The Neglected Aspect of Indoor Space Planning

Indoor space planning prioritizes sanitation, wiring, and fire safety, but overlooks air quality. However, research shows that improving indoor environments has numerous benefits including increased productivity and better health. Neglecting infrastructure, as demonstrated by Legionnaires’ disease outbreak in 1976, can be disastrous. To create better conditions for work and home life, expertise in health science, building science, and business science needs to coincide. Ultimately, the true cost of operating buildings isn’t energy or waste; it’s the health and well-being of the people inside.

Global Movements in Building Design

The book discusses how changing populations, urbanization, resource use, and climate change are transforming the building industry. As the global population grows and ages, and more people move to cities, concerns about sustainability and health are paramount. The traditional methods of construction and waste disposal are becoming less tenable as we strive to mitigate climate change and address health concerns. The book concludes that the construction industry must collaborate to create buildings that serve people’s needs while also protecting the environment and public health, especially given the growing recognition that employee health includes mental and social well-being.

The Importance of Indoor Air Quality

People often overlook indoor air quality despite spending most of their time inside buildings. Air sprays, cleaners, and volatile organic compounds in paints, carpets, and furniture contribute to indoor air pollution, which is hazardous to people’s health. Research shows that improved air quality leads to cognitive improvements and better job performance. Companies that prioritize employee health benefit financially through less absenteeism and better productivity.
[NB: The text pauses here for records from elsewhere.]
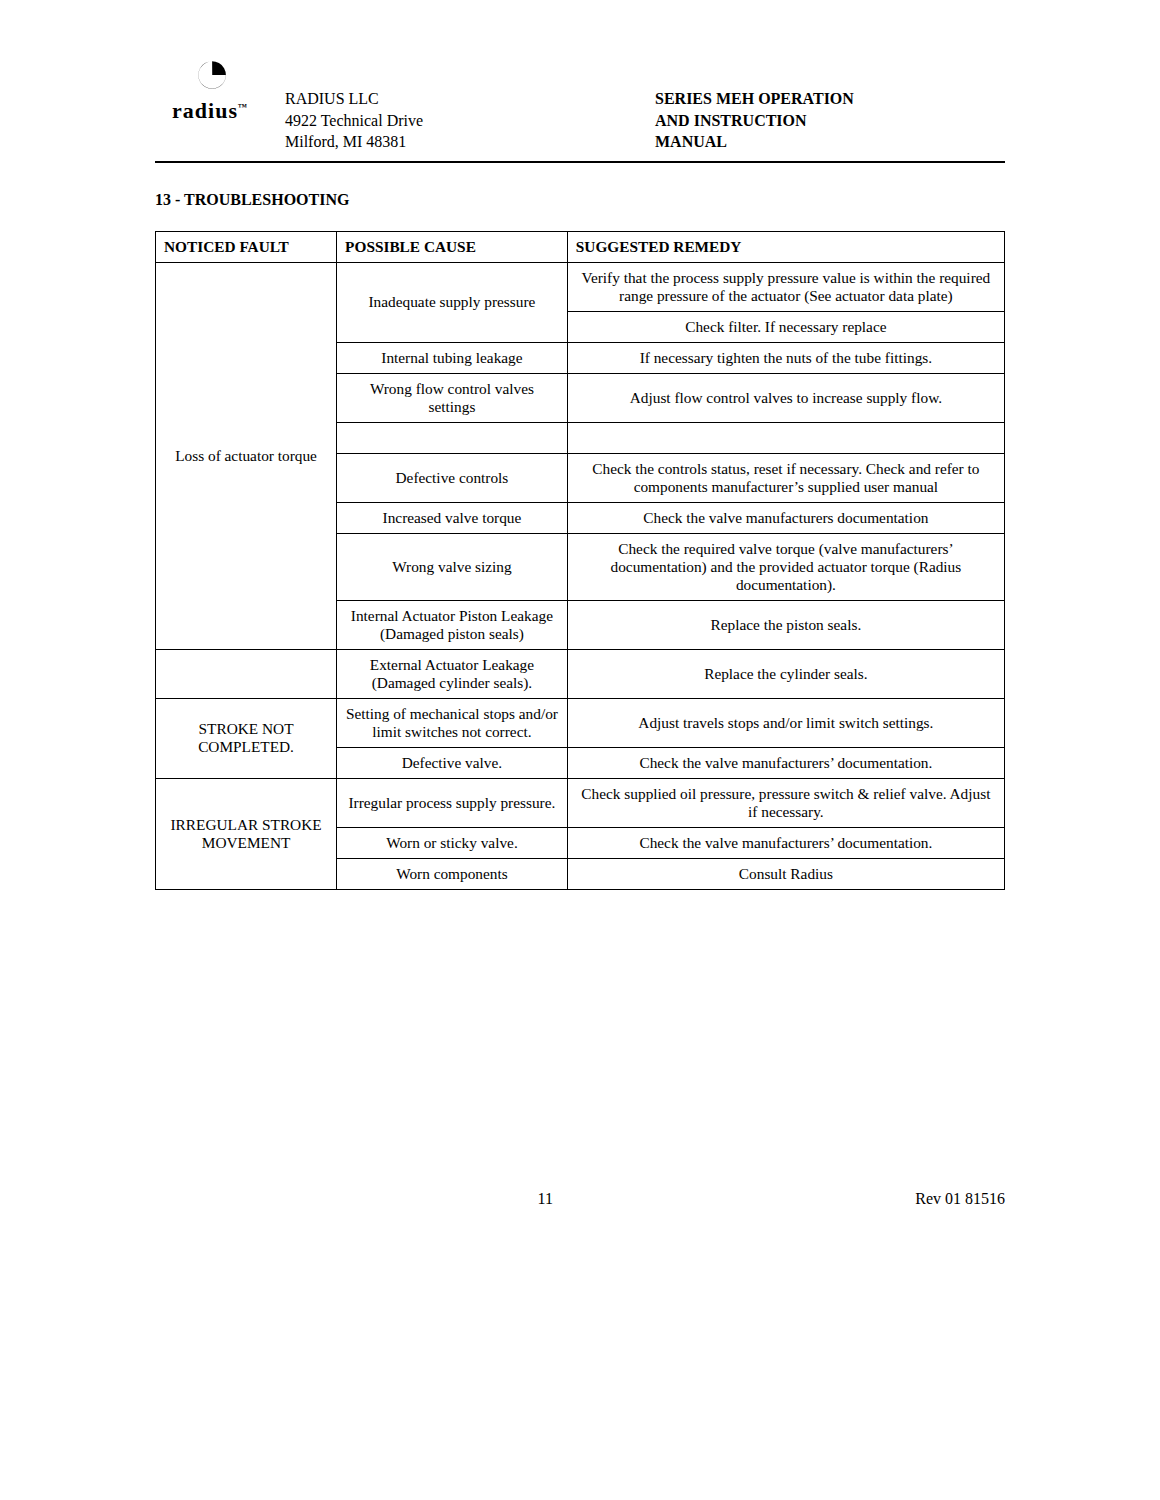◔
radius™
RADIUS LLC
4922 Technical Drive
Milford, MI 48381
SERIES MEH OPERATION
AND INSTRUCTION
MANUAL
13 - TROUBLESHOOTING
| NOTICED FAULT | POSSIBLE CAUSE | SUGGESTED REMEDY |
| --- | --- | --- |
| Loss of actuator torque | Inadequate supply pressure | Verify that the process supply pressure value is within the required range pressure of the actuator (See actuator data plate) |
| Check filter. If necessary replace |
| Internal tubing leakage | If necessary tighten the nuts of the tube fittings. |
| Wrong flow control valves settings | Adjust flow control valves to increase supply flow. |
| Defective controls | Check the controls status, reset if necessary. Check and refer to components manufacturer’s supplied user manual |
| Increased valve torque | Check the valve manufacturers documentation |
| Wrong valve sizing | Check the required valve torque (valve manufacturers’ documentation) and the provided actuator torque (Radius documentation). |
| Internal Actuator Piston Leakage (Damaged piston seals) | Replace the piston seals. |
| | External Actuator Leakage (Damaged cylinder seals). | Replace the cylinder seals. |
| STROKE NOT COMPLETED. | Setting of mechanical stops and/or limit switches not correct. | Adjust travels stops and/or limit switch settings. |
| Defective valve. | Check the valve manufacturers’ documentation. |
| IRREGULAR STROKE MOVEMENT | Irregular process supply pressure. | Check supplied oil pressure, pressure switch & relief valve. Adjust if necessary. |
| Worn or sticky valve. | Check the valve manufacturers’ documentation. |
| Worn components | Consult Radius |
11
Rev 01 81516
Building owners can also benefit from creating healthy indoor spaces when tenants learn about the advantages of “Healthy Buildings.”
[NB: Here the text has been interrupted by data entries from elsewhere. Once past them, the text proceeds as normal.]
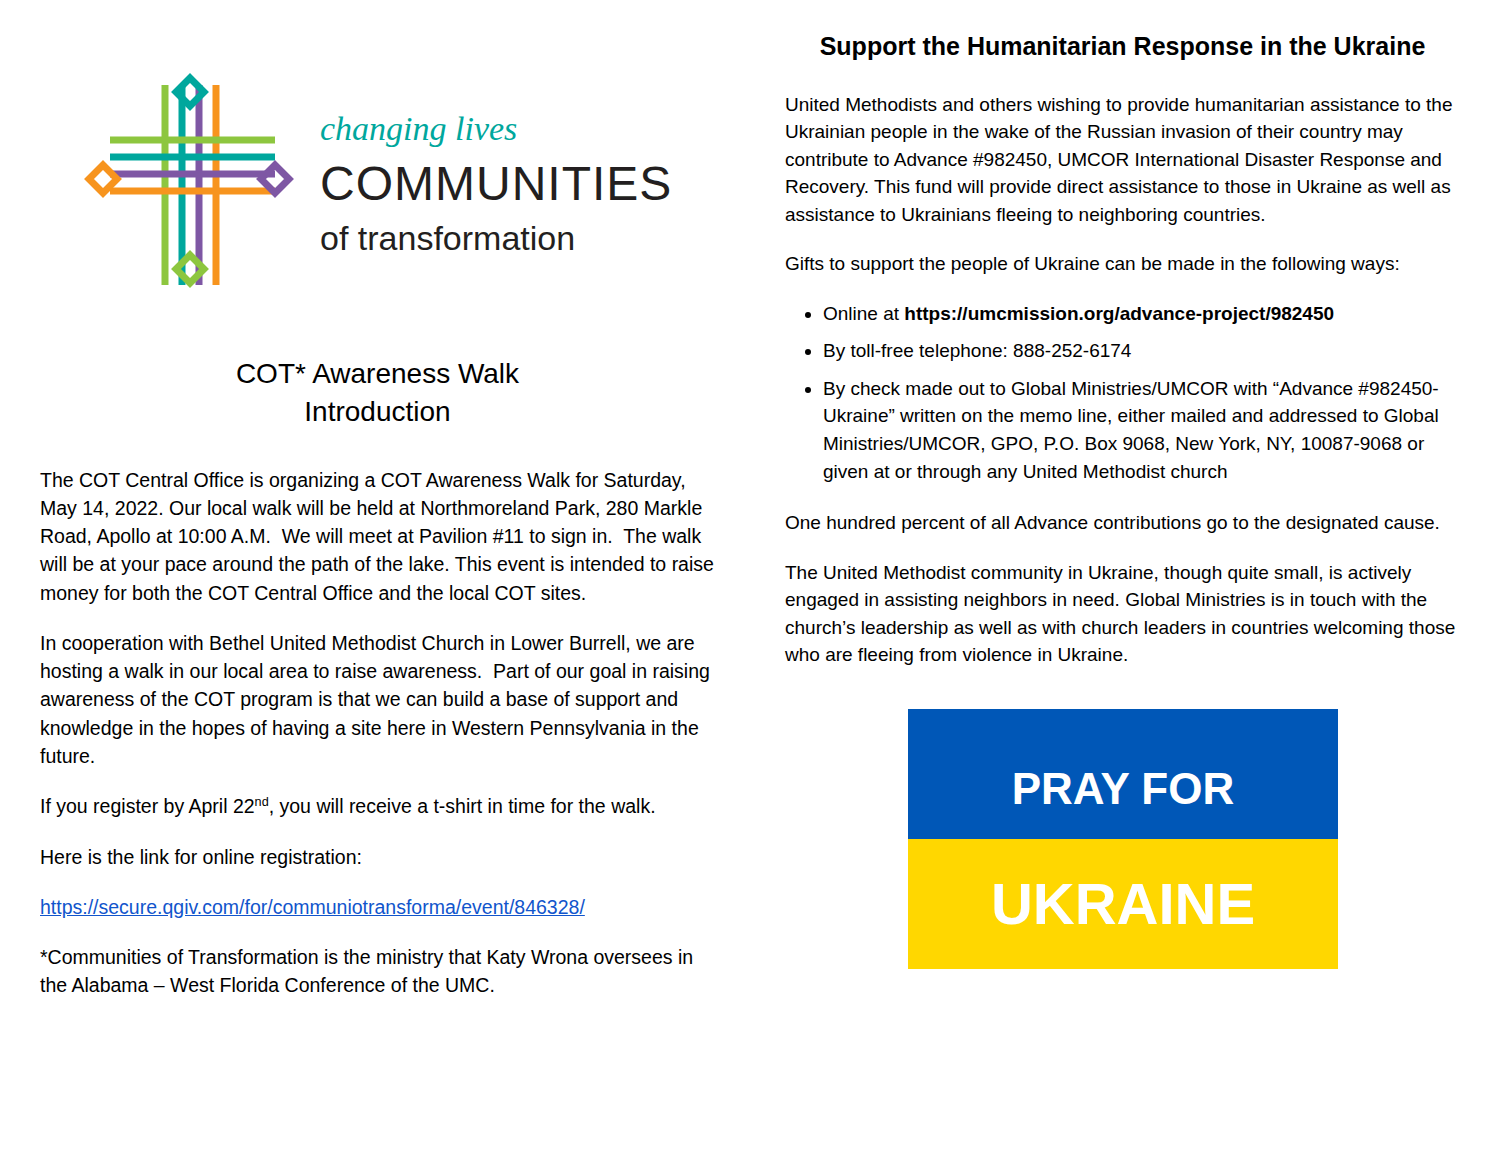changing lives COMMUNITIES of transformation
COT* Awareness Walk
Introduction
The COT Central Office is organizing a COT Awareness Walk for Saturday, May 14, 2022. Our local walk will be held at Northmoreland Park, 280 Markle Road, Apollo at 10:00 A.M. We will meet at Pavilion #11 to sign in. The walk will be at your pace around the path of the lake. This event is intended to raise money for both the COT Central Office and the local COT sites.
In cooperation with Bethel United Methodist Church in Lower Burrell, we are hosting a walk in our local area to raise awareness. Part of our goal in raising awareness of the COT program is that we can build a base of support and knowledge in the hopes of having a site here in Western Pennsylvania in the future.
If you register by April 22nd, you will receive a t-shirt in time for the walk.
Here is the link for online registration:
https://secure.qgiv.com/for/communiotransforma/event/846328/
*Communities of Transformation is the ministry that Katy Wrona oversees in the Alabama – West Florida Conference of the UMC.
Support the Humanitarian Response in the Ukraine
United Methodists and others wishing to provide humanitarian assistance to the Ukrainian people in the wake of the Russian invasion of their country may contribute to Advance #982450, UMCOR International Disaster Response and Recovery. This fund will provide direct assistance to those in Ukraine as well as assistance to Ukrainians fleeing to neighboring countries.
Gifts to support the people of Ukraine can be made in the following ways:
Online at https://umcmission.org/advance-project/982450
By toll-free telephone: 888-252-6174
By check made out to Global Ministries/UMCOR with “Advance #982450-Ukraine” written on the memo line, either mailed and addressed to Global Ministries/UMCOR, GPO, P.O. Box 9068, New York, NY, 10087-9068 or given at or through any United Methodist church
One hundred percent of all Advance contributions go to the designated cause.
The United Methodist community in Ukraine, though quite small, is actively engaged in assisting neighbors in need. Global Ministries is in touch with the church’s leadership as well as with church leaders in countries welcoming those who are fleeing from violence in Ukraine.
PRAY FOR UKRAINE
Creating Healthy Indoor Spaces

To create a healthy indoor environment, companies should consider nine essential components for their building design. This article establishes the guidelines for creating a safe and healthy indoor atmosphere. The components encompass everything from air quality control, insulation improvements, and the presence of pollutants to ventilation, acoustics, and safety and security measures. Indoor spaces that fulfil these components keep the occupants’ health intact by lowering risks posed by unwanted moisture, pollutants, noise, and structural damages caused by water damage. The book also sheds light on the importance of controlling the indoor environment temperature, lighting, and views that can affect the occupants’ cognitive functions and performance. Creating a healthy indoor environment is undoubtedly an investment that not only benefits individual employees but also helps in enhancing the overall productivity of the organization.

Chemical Oversight Failures

The Toxic Substances Control Act (TSCA) of 1976 only bans 9 out of 80,000 chemicals used in America. Grandfathered chemicals and the substitution of equally toxic ones, like BPA, circumvent legislation. People remain unaware of exposure to harmful chemicals because building owners and suppliers lack transparency. As a result, companies struggle to find and eliminate unsafe chemicals. Incentivizing healthier buildings can promote transparency and encourage progress toward safer products. Infertility and other health problems can stem from dangerous chemicals.